* What this task involves
Among the entries below, find each line with "root" and show it.

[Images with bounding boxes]

══════════

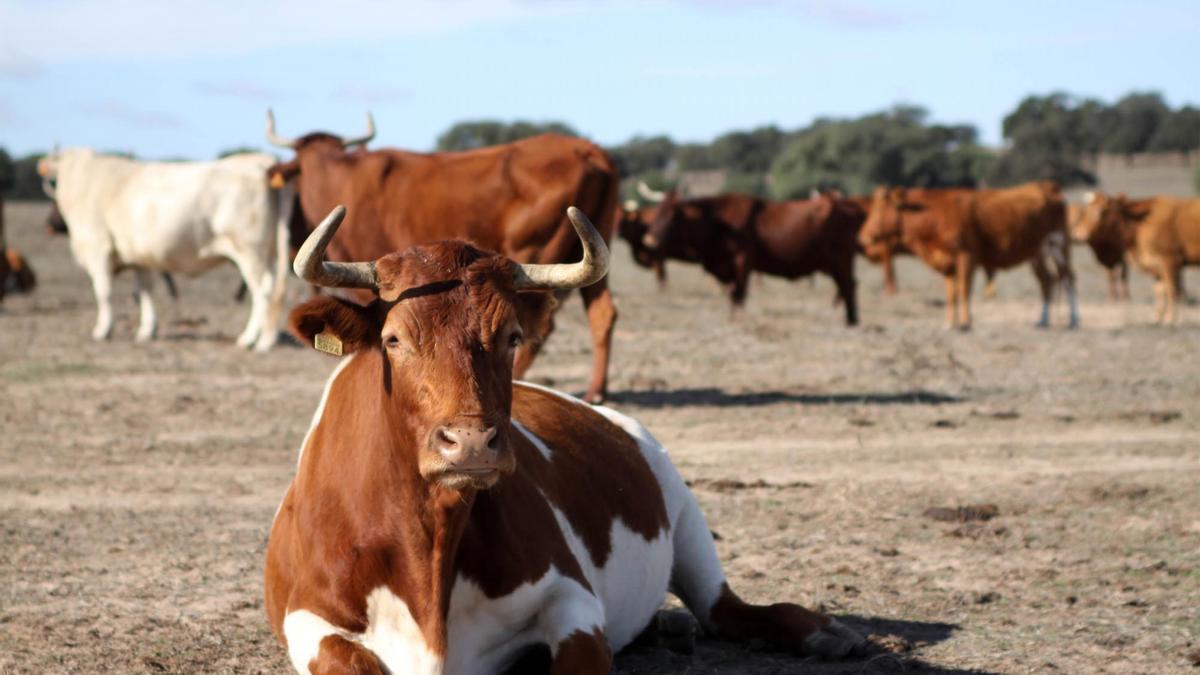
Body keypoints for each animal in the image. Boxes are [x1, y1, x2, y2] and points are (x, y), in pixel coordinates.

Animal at [39, 148, 292, 348]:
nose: (48, 224)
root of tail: (263, 162)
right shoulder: (139, 258)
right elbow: (145, 291)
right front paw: (147, 330)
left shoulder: (97, 248)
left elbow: (103, 292)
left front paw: (103, 330)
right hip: (267, 252)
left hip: (249, 251)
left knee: (262, 291)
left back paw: (253, 339)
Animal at [265, 205, 864, 672]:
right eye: (393, 339)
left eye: (511, 336)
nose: (472, 442)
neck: (425, 544)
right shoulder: (307, 618)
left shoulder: (571, 598)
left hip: (687, 517)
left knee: (728, 611)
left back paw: (822, 634)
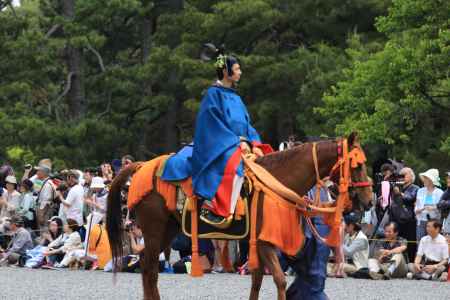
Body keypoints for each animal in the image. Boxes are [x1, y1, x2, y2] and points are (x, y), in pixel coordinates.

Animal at [106, 134, 372, 300]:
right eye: (357, 166)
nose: (368, 199)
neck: (277, 180)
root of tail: (141, 167)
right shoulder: (264, 242)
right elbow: (279, 280)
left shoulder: (258, 243)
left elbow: (258, 280)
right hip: (154, 229)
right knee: (149, 269)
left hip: (167, 230)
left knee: (147, 266)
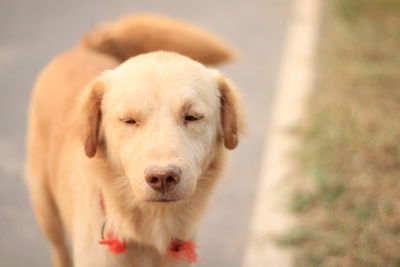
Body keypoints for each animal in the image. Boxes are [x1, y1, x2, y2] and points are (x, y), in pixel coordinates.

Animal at [26, 14, 244, 267]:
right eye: (129, 120)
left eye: (192, 117)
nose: (162, 177)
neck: (152, 236)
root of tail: (84, 47)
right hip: (45, 207)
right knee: (58, 247)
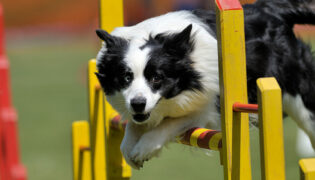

══════════

* Reply
root of tail: (263, 162)
root of tail: (141, 167)
root of tail: (84, 47)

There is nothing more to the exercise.